Wenn Paul Gerhardt an die Krippe tritt, dann will er – und das ist in diesem Lied das Besondere – dem Jesuskind nicht nur irgendeinen Teil dessen bringen will, was er besitzt, auch nicht nur ein einzelnes Erlebnis, eine einzelne Erfahrung, sondern sich selbst mit seiner ganzen Person:

            „Ich komme, bring und schenke dir, was du mir hast gegeben.

            Nimm hin, es ist mein Geist und Sinn, Herz, Seel und Mut,

            nimm alles hin und lass dirs wohlgefallen.“

Dies alles, was ich bin: dass ich denken und fühlen kann, dass ich Geist und Sinn habe, Herz, Seele und Mut, das habe ich ja nicht mir zu verdanken, das ist mir geschenkt, gegeben. Mit allem, was unser Leben ausmacht, was wir haben und sind, stehen wir an der Krippe. Wenn wir es Jesus bringen, nehmen wir ernst, dass wir das alles nicht wie einen Besitz haben, sondern wie ein anvertrautes Pfand, wie eine einzigartige Gelegenheit; wir vertrauen es ihm an, damit es von seinem Blick beseelt, von seinem Segen neu belebt wird und von uns ausstrahlt auf Andere.

Wie das Leben dieses Kindes und mein Leben verbunden sind, davon erzählt das ganze Lied, das beschreibt Paul Gerhardt in 9 Strophen, die erfüllt sind vom Staunen über das, was zuerst die Hirten und die Weisen in der kleinen Stadt Bethlehem erlebt haben.

[Angezeigte Angaben]
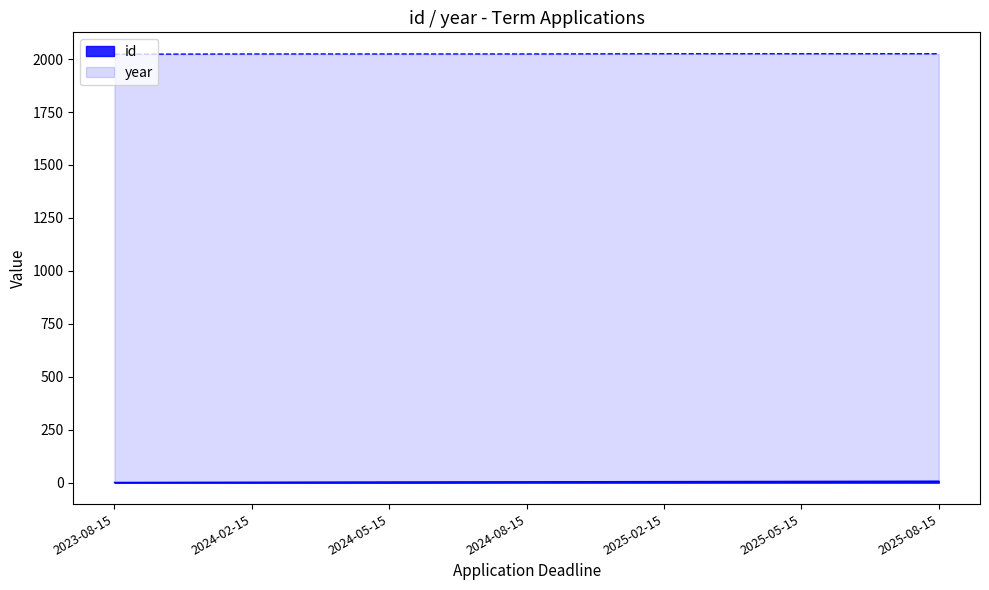

What is the label of the 7th point from the right?

2023-08-15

[Aufgabe]
Wie viele Strophen hat das Lied von Paul Gerhardt laut Dokumenttext? Stütze dich bitte nur auf den Dokumenttext.

[Schriftliche Antwort]
Das Lied hat 9 Strophen.